Moon does an excellent job of introducing new weapons and foes at a steady pace, coaxing you to move beyond running and gunning through each encounter.

Enemies are just tough enough to push you to vary your tactics; a quick weapon switch or popping behind a corner for cover are encouraged manoeuvres. Boss battles provide even more incentive to change your strategies, offering harrowing combat that can only be overcome through smart gunplay.

Even more variety is delivered in missions that put you in the driver's seat of LOLA-RR10, a lunar rover. Driving missions pit you against alien drones dotting the lunar landscape.

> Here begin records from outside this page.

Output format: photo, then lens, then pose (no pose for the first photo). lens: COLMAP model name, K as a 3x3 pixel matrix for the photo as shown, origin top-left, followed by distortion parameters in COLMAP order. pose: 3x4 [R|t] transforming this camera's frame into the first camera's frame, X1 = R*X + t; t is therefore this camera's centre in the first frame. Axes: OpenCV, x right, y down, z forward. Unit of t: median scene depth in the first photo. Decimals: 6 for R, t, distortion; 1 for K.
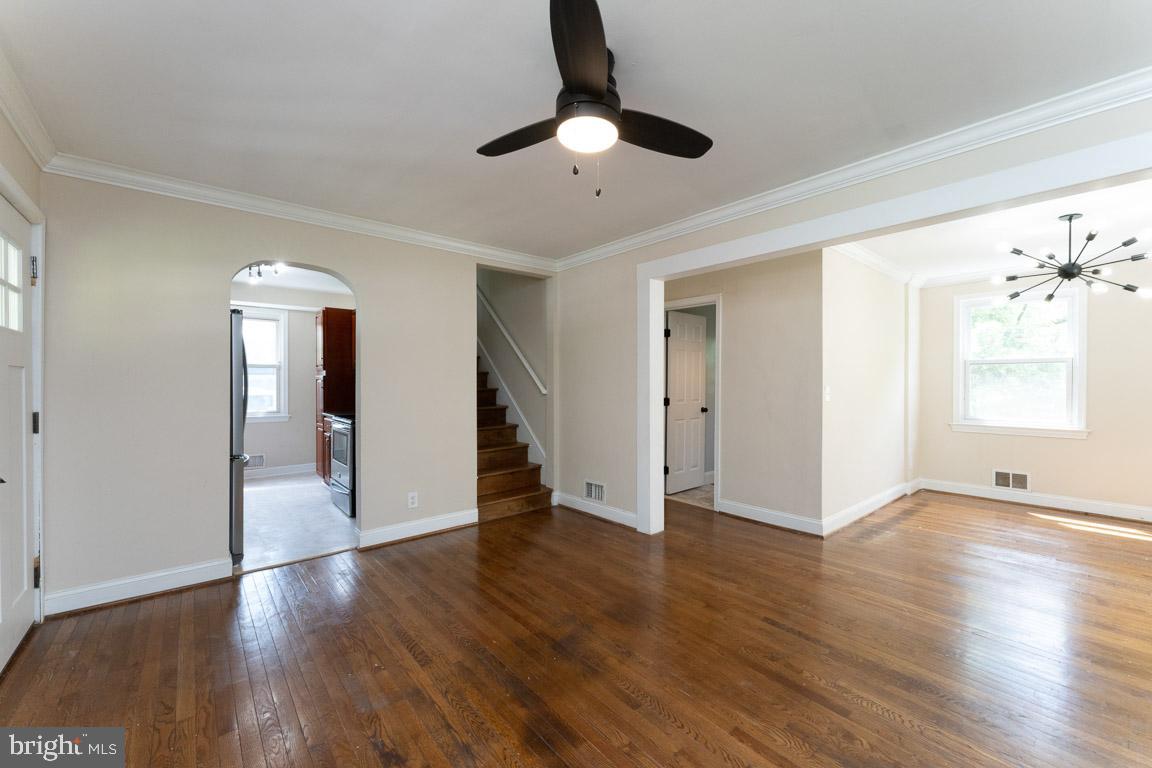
lens RADIAL K [[465.0, 0, 577.8], [0, 465.0, 388.3], [0, 0, 1]] dist [0.000264, 0.000066]
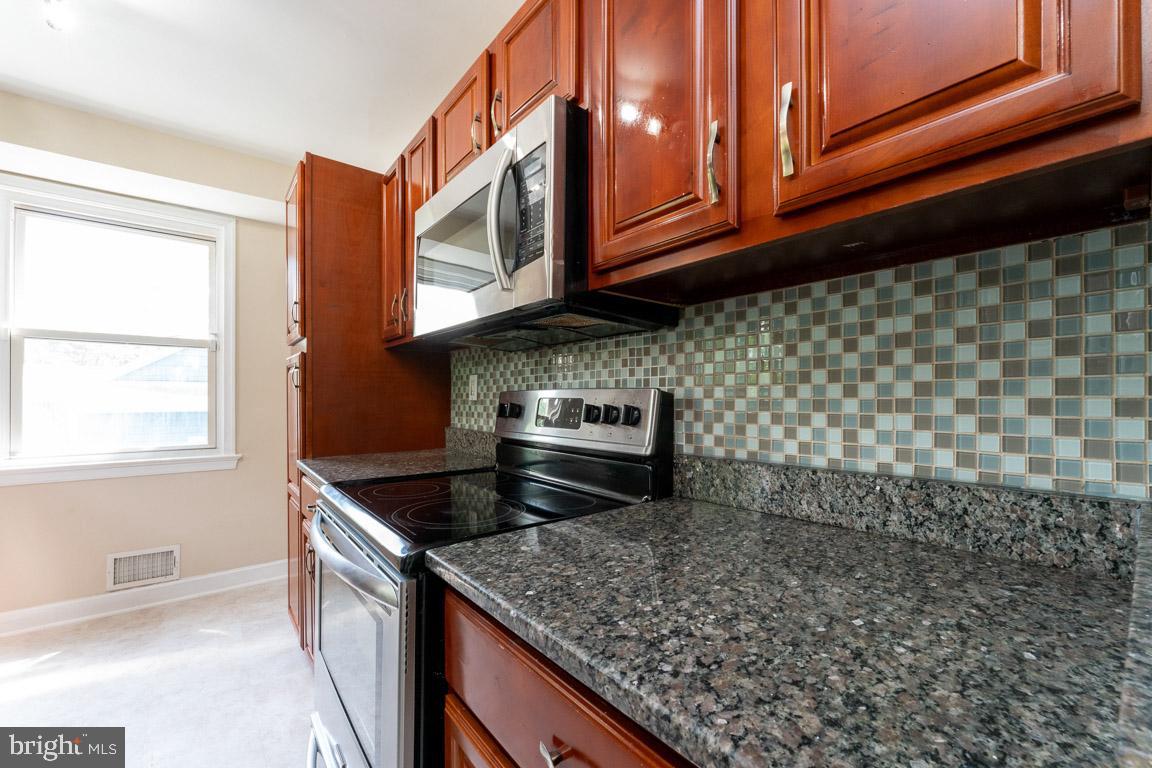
lens RADIAL K [[465.0, 0, 574.1], [0, 465.0, 385.5], [0, 0, 1]] dist [0.000264, 0.000066]
pose [[0.999275, -0.015571, -0.034738, -0.291959], [0.014903, 0.999701, -0.019407, 0.006427], [0.035029, 0.018875, 0.999208, 0.581890]]
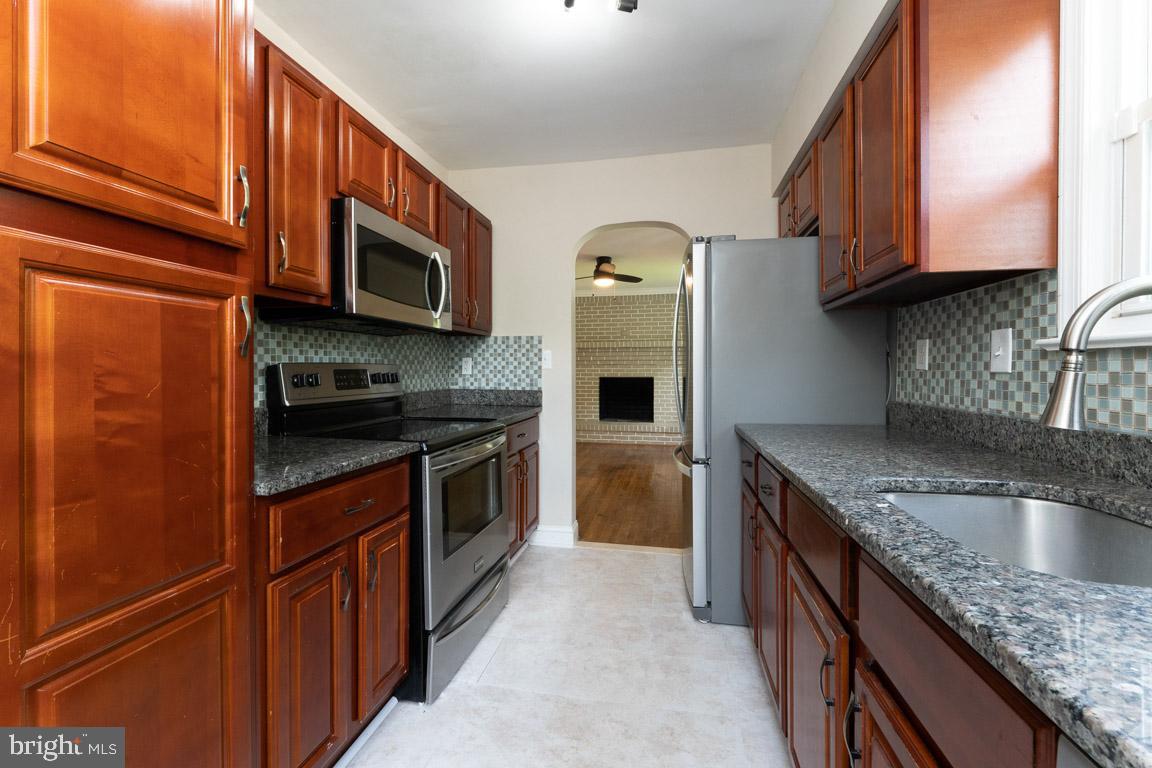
lens RADIAL K [[465.0, 0, 577.8], [0, 465.0, 376.7], [0, 0, 1]] dist [0.000264, 0.000066]
pose [[-0.614225, -0.006454, 0.789104, -0.742667], [0.008599, 0.999852, 0.014871, 0.011099], [-0.789084, 0.015919, -0.614079, 0.943267]]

They're ideal for keeping the gameplay fresh, although these sequences don't play out ideally. The rover is clunky and navigating it through minefields is a chore. A little tune up was needed here.

Similar in terms of a change of mood are the sections that see you using your Remote Access Droid, which lets you access ducts and pipes in the sort of buddy sections we've seen in games like Perfect Dark.

But ratcheting up the plot could have added excitement. Developer Renegade Kid tries hard with crew mini-stories and log entries, but Moon doesn't quite weave a compelling story due to the predictability of the whole affair.

The events in which you play a starring role are interesting, yet never unexpected. There's never a sense of wonder when scouting any of the alien bunkers or ships, for example.

Even boss battles are predictable since most occur at the beacons set for you at the start of a mission.

Moon also hits some trouble as the pre-rendered cinematics are downright blurry, often artifacting on the top screen. It's a minor issue perhaps, but it casts a shadow over otherwise impressive gameplay visuals. These shortcomings are hardly enough to counter the quality of the game's action however.

Considering what's gone before on Nintendo's handheld, this is a highly satisfying and coherent shooter of the sort we thought it unlikely we'd ever see on the DS again.